Brazil’s success in curbing the rally in the real by imposing a tax on foreigners’ purchases of stocks and bonds is a “scary” and “dangerous” precedent, said Citigroup Inc. equity strategist Geoffrey Dennis.
The success of the tax may encourage officials to adopt more measures to stem the currency’s appreciation, Dennis said at a conference organized by the Brazilian-American Chamber of Commerce in New York.
“It’s kind of scary because it might mean that the government wants to do more things over time should the currency stay strong,” Dennis said.
The real has weakened 3.1 percent against the dollar since the government implemented a 2 percent tax on the purchases of equity and fixed-income assets by overseas investors on Oct. 19. The currency surged 33 percent last year, the best performance among 16 major currencies tracked by Bloomberg, as an accelerating economic recovery and growing demand for commodities lured foreign investors to the country.
“Part of the success of the tax comes about because there’s an implicit threat by the government to actually increase the tax if the currency continues to appreciate,” Tony Volpon, a Latin America strategist for Nomura Holdings Inc., said at the conference. “The government has had a surprising success in putting the fear in the carry-trade community.”

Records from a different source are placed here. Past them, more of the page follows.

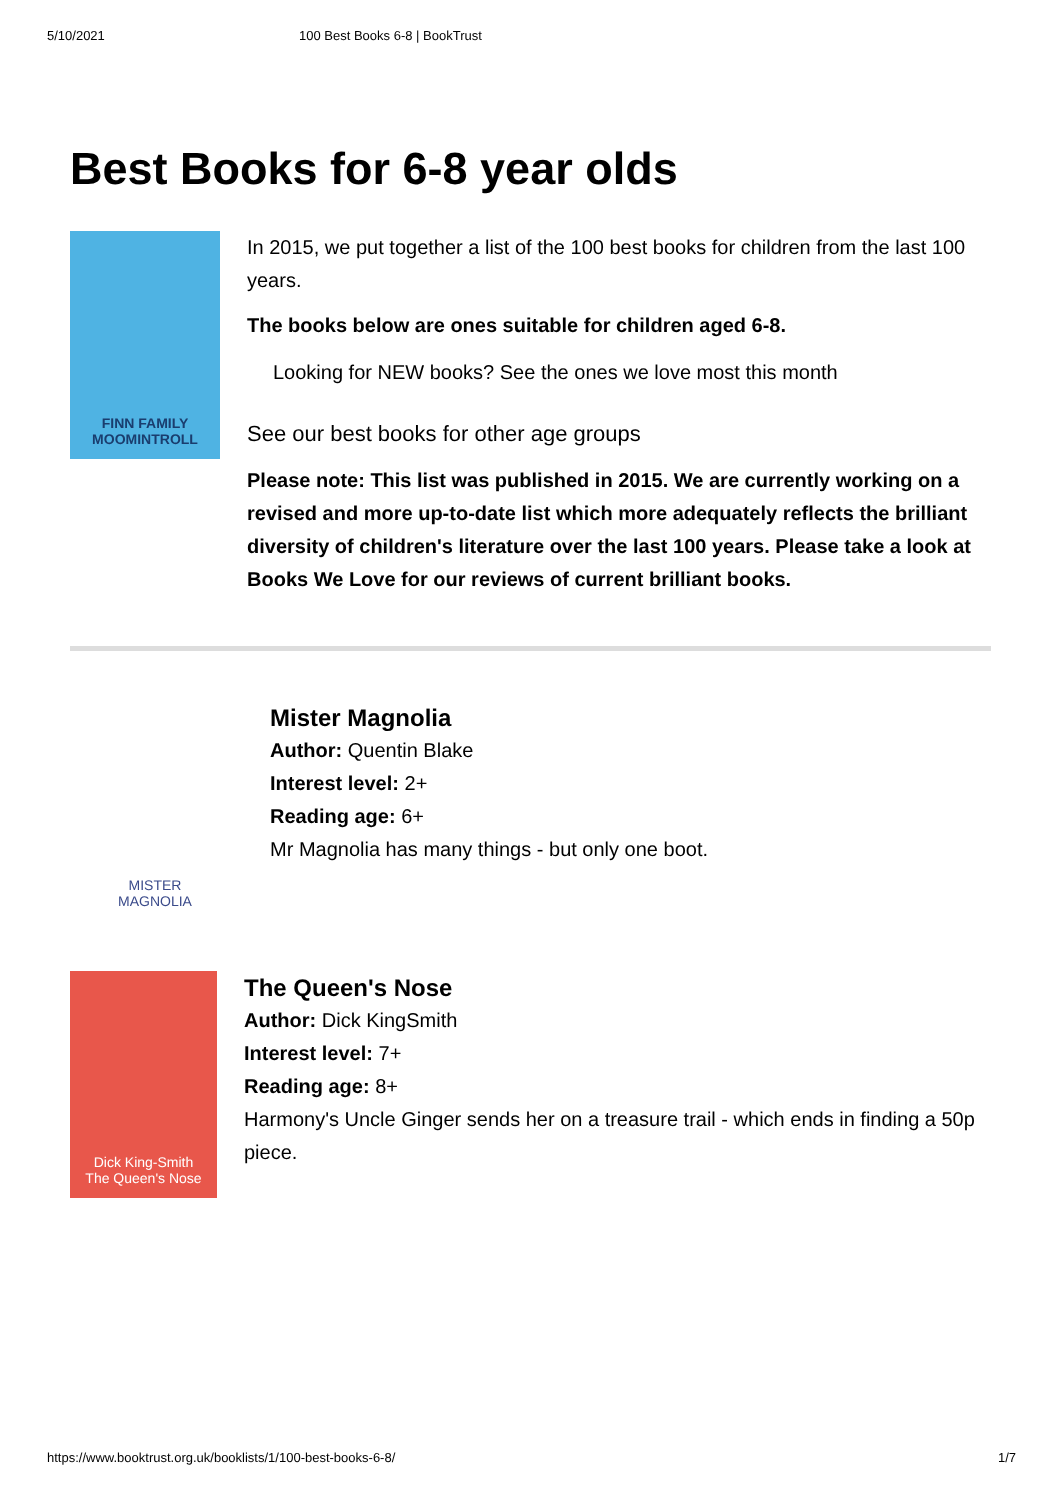5/10/2021 100 Best Books 6-8 | BookTrust
Best Books for 6-8 year olds
FINN FAMILY
MOOMINTROLL
In 2015, we put together a list of the 100 best books for children from the last 100 years.
The books below are ones suitable for children aged 6-8.
Looking for NEW books? See the ones we love most this month
See our best books for other age groups
Please note: This list was published in 2015. We are currently working on a revised and more up-to-date list which more adequately reflects the brilliant diversity of children's literature over the last 100 years. Please take a look at Books We Love for our reviews of current brilliant books.
MISTER
MAGNOLIA
Mister Magnolia
Author: Quentin Blake
Interest level: 2+
Reading age: 6+
Mr Magnolia has many things - but only one boot.
Dick King-Smith
The Queen's Nose
The Queen's Nose
Author: Dick KingSmith
Interest level: 7+
Reading age: 8+
Harmony's Uncle Ginger sends her on a treasure trail - which ends in finding a 50p piece.
https://www.booktrust.org.uk/booklists/1/100-best-books-6-8/ 1/7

In carry trades investors borrow at a low interest rate to invest in markets where returns are higher, earning the spread between the cost of borrowing and the returns on their investment. Brazil’s benchmark lending rate is 8.75 percent, compared with the U.S. Federal Reserve’s near-zero target rate.
Local Debt Sales
Brazil said Nov. 18 it would begin taxing the issuance of depositary receipts in international markets in a bid to prevent companies from selling shares abroad rather than locally.
The government may also sell local debt to raise cash that can be used to buy dollars in the foreign-exchange market and help stem the real’s rally, Treasury Secretary Arno Augustin said Jan. 13.
Proceeds from the bond sales would be turned over to the government’s sovereign-wealth fund, adding to its 16.2 billion real ($9.2 billion) of assets so that it can buy more dollars, Augustin said. President Luiz Inacio Lula da Silva last month authorized the fund to purchase dollars to create another government-related buyer of U.S. currency in addition to the central bank.